Ce qui signifie que les autres chefs d'État vont devoir non seulement faire front commun, mais continuer eux aussi à durcir le ton. C'est ce qu'ont d'ailleurs fait Justin Trudeau et Emmanuel Macron hier à Ottawa.

Ceci étant dit, il faut croire aux miracles pour penser qu'on pourrait en arriver à un quelconque compromis au sujet des litiges commerciaux dans le cadre du sommet. Ou sur des sujets controversés comme les changements climatiques ou le nucléaire iranien. L'objectif sera certainement plus restreint : sauver les meubles.

Pour ça, il faudra se concentrer sur des enjeux sur lesquels le dialogue demeure possible. Il y en a parmi les grands thèmes du sommet. Il sera peut-être possible d'en arriver à certains gains sur l'égalité des sexes ou sur la lutte contre le plastique dans les océans.

D'ailleurs, un bon baromètre pour savoir si le sommet n'est pas un échec sur toute la ligne sera de voir si on arrive à s'entendre sur un communiqué final. On comprendra alors jusqu'à quel point les alliés du président américain auront pu limiter ses dégâts.



PHOTO ALICE CHICHE, AGENCE FRANCE-PRESSE

« Bonne chance ! En pareilles circonstances, c'est tout ce qu'on peut souhaiter à Justin Trudeau et à ses alliés », explique Alexandre Sirois.
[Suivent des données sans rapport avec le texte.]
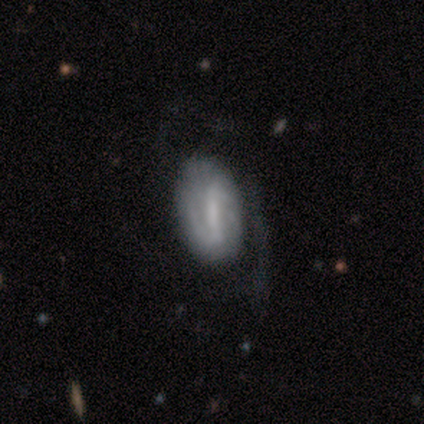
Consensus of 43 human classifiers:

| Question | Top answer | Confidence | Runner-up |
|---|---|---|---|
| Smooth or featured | featured or disk | 53% | smooth (40%) |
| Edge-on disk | no | 100% | — |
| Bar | strong | 48% | tied: weak (48%) |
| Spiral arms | yes | 78% | no (22%) |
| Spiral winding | tight | 44% | medium (33%) |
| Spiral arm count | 2 | 61% | 1 (22%) |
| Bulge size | none | 43% | small (30%) |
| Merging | none | 55% | minor disturbance (22%) |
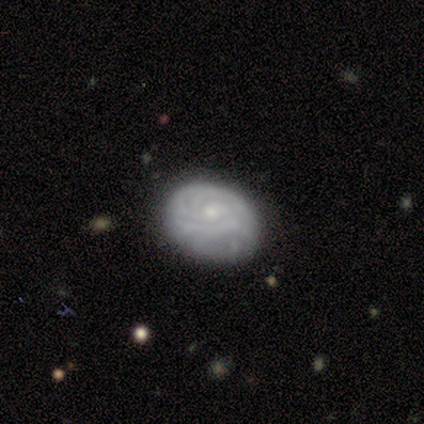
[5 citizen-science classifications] This is clearly a featured or disk galaxy (80%). It is clearly not viewed edge-on (100%). Bar: clearly no (100%). Spiral arm pattern: likely yes (75%). Spiral arm count: likely can't tell (67%). Spiral winding: likely medium (67%). Central bulge: clearly small (100%). Merging: clearly none (100%).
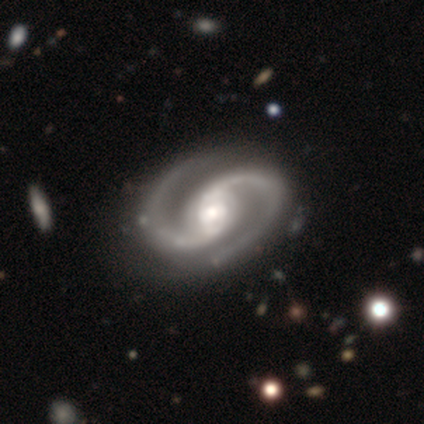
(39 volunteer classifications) A featured or disk galaxy (97%) with no bar (42%), 2 (97%) medium (61%) spiral arms (100%) and a moderate central bulge (63%). Merging: none (64%).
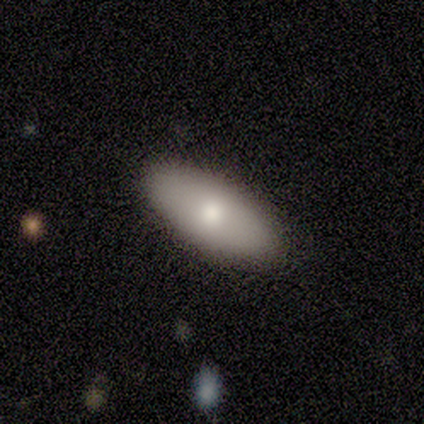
Overall: featured or disk (60%; smooth 40%). Edge-on disk: yes (100%). Edge-on bulge: rounded (100%). Merging: none (100%).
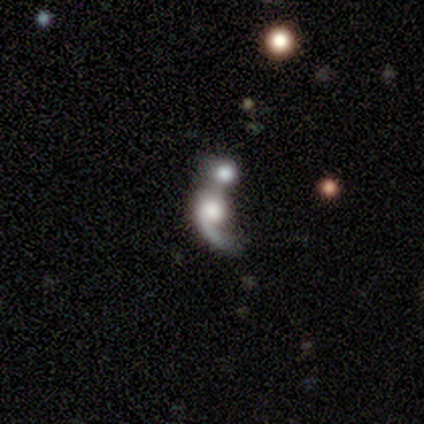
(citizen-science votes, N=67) smooth-or-featured: featured or disk: 85% | smooth: 9% | star or artifact: 6%
  disk-edge-on: no: 96% | yes: 4%
    bar: no: 91% | weak: 5% | strong: 4%
    has-spiral-arms: yes: 87% | no: 13%
      spiral-winding: loose: 62% | medium: 29% | tight: 8%
      spiral-arm-count: 1: 98% | 2: 2% | 3: 0% | 4: 0% | more than 4: 0% | can't tell: 0%
    bulge-size: large: 49% | moderate: 16% | dominant: 15% | small: 13% | none: 7%
  merging: merger: 73% | none: 16% | minor disturbance: 6% | major disturbance: 5%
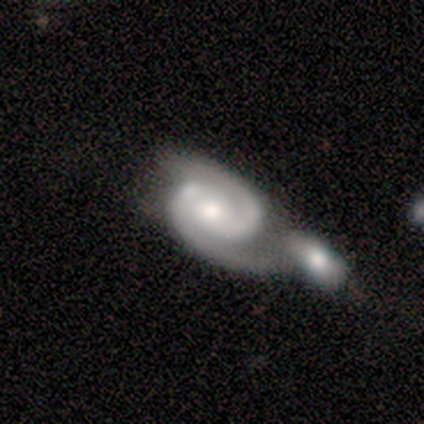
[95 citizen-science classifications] A featured or disk galaxy (92%) with no bar (51%), 2 (98%) tight (49%) spiral arms (99%) and a moderate central bulge (64%).

Vote fractions:
- Smooth or featured? featured or disk: 92% / star or artifact: 6% / smooth: 2%
- Edge-on disk? no: 99% / yes: 1%
- Bar? no: 51% / weak: 34% / strong: 15%
- Spiral arms? yes: 99% / no: 1%
- Spiral winding? tight: 49% / medium: 47% / loose: 4%
- Spiral arm count? 2: 98% / 3: 1% / can't tell: 1% / 1: 0% / 4: 0% / more than 4: 0%
- Bulge size? moderate: 64% / large: 15% / small: 15% / dominant: 5% / none: 1%
- Merging? merger: 69% / none: 16% / minor disturbance: 12% / major disturbance: 3%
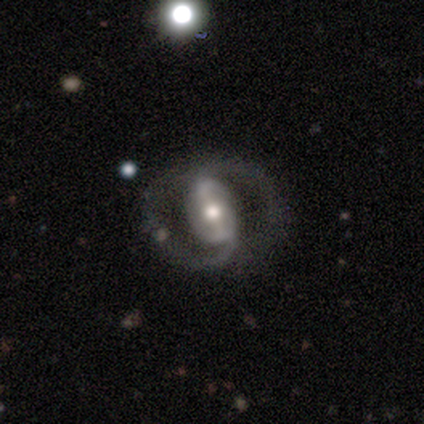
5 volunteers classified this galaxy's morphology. featured or disk 80%, star or artifact 20%, smooth 0%. Down the decision tree: edge-on disk — no (100%); bar — strong (75%); spiral arms — yes (75%); spiral arm count — 2 (100%); spiral winding — medium (100%); bulge size — moderate (100%); merging — none (75%).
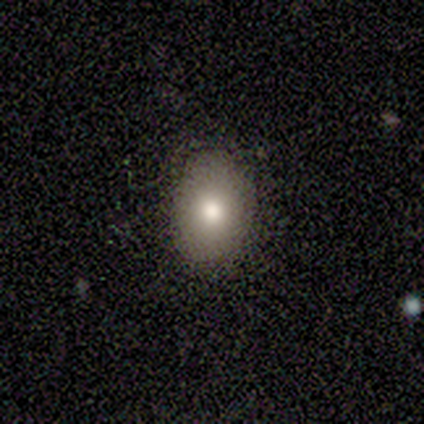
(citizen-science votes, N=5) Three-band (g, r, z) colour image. It shows a smooth galaxy with no disk features (80%) that is in between round and cigar-shaped (100%). Merging: none (75%).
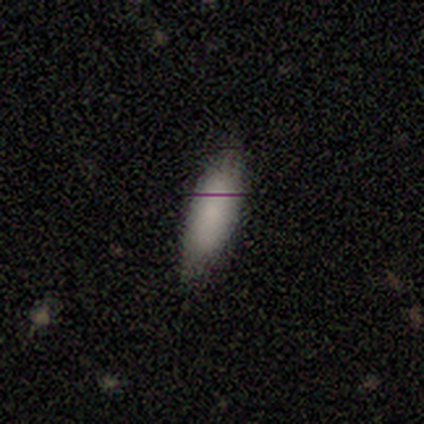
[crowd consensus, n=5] Overall: smooth (100%). How rounded: in between (80%). Merging: none (80%).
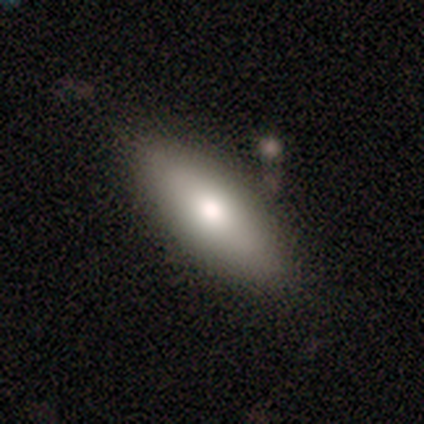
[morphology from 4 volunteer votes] smooth-or-featured: smooth: 75% | featured or disk: 25% | star or artifact: 0%
  how-rounded: in between: 67% | cigar-shaped: 33% | round: 0%
  merging: none: 100% | minor disturbance: 0% | major disturbance: 0% | merger: 0%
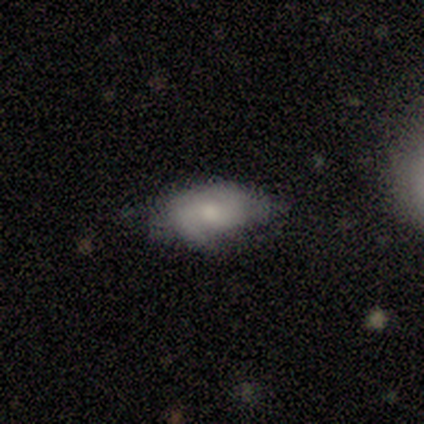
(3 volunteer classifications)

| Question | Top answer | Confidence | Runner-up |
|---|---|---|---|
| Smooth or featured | smooth | 67% | featured or disk (33%) |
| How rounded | in between | 100% | — |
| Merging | none | 67% | minor disturbance (33%) |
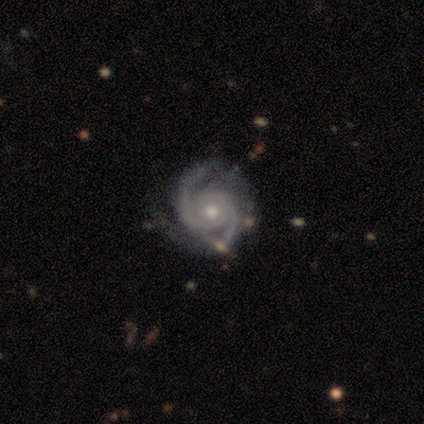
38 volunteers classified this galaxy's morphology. Smooth or featured? 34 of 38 (89%) said featured or disk. Edge-on disk? 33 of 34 (97%) said no. Bar? 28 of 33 (85%) said no. Spiral arms? 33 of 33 (100%) said yes. Spiral winding? 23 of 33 (70%) said tight. Spiral arm count? 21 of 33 (64%) said 2. Bulge size? 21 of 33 (64%) said moderate. Merging? 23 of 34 (68%) said none.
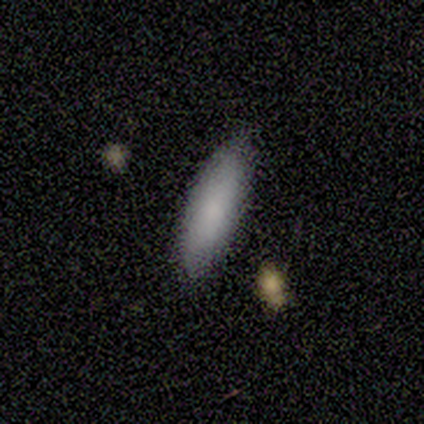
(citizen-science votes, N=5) Smooth or featured? 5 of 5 (100%) said smooth. How rounded? 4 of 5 (80%) said in between. Merging? 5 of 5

PHOTO TOBY MELVILLE, ARCHIVES REUTERS

Theresa May

Quatre alliés potentiels de Trudeau face à Trump

Theresa May

La relation spéciale avec le président américain n'est plus. La première ministre britannique fut certes la première dirigeante invitée à la Maison-Blanche en 2017. Mais la saga de la visite de Donald Trump au Royaume-Uni - annoncée, contestée dans l'opinion publique, puis reportée - symbolise l'état de la relation des deux dirigeants. Quand Theresa May a critiqué le retweet par le président d'un groupe d'extrême droite britannique, Donald Trump a répondu qu'elle ferait mieux de s'occuper du « terrorisme radical islamique » dans son pays. La visite du président aura finalement lieu en juillet, mais sans l'honneur protocolaire d'une « visite d'État ».

Angela Merkel

Quel contraste entre les coups de fil réguliers entre Barack Obama et la chancelière allemande, et la froideur des relations avec son successeur ! Angela Merkel aurait même eu les larmes aux yeux au moment de dire adieu au président Obama.

L'image qui reste est celle de la chancelière, au printemps 2017, attendant en vain que Donald Trump lui serre la main dans le bureau Ovale à la Maison-Blanche, le président semblant l'ignorer.

Après l'arrivée au pouvoir de Donald Trump, Angela Merkel avait ouvertement critiqué ses positions sur le climat. C'est aujourd'hui la menace de tarifs douaniers sur le secteur automobile qui préoccupe l'Allemagne, plus qu'aucun autre pays européen.

Emmanuel Macron

La relation avec le président français semble avoir été définie pendant les 29 secondes de leur virile poignée de main, lors de leur première rencontre en 2017. Prenant le contre-pied de nombreux Européens, le Français a multiplié les honneurs et les amabilités envers le président des États-Unis, par pragmatisme.

Sa visite d'État à Washington en avril visait à afficher cette complicité... jusqu'au ridicule, quand le milliardaire a épousseté une pellicule, peut-être imaginaire, de la veste de son invité. Le pari n'a pas porté ses fruits sur l'Iran, le climat ou les tarifs douaniers, et son entourage a prévenu qu'il ne craignait désormais plus d'« isoler » Washington, lors du G7.

Shinzo Abe

La relation avec Shinzo Abe est plus intime encore qu'avec Emmanuel Macron : le premier ministre japonais fut le premier dirigeant étranger à rendre visite au milliardaire après son élection, à la Trump Tower. Il s'est rendu dans la résidence de M. Trump en Floride, à Mar-a-Lago, et ils ont joué au golf ensemble. Mais le Japon n'a pas été épargné par les tarifs douaniers imposés par les États-Unis. Shinzo Abe se démène pour ne pas être marginalisé et défendre les intérêts japonais dans les négociations que Donald Trump mène avec la Corée du Nord.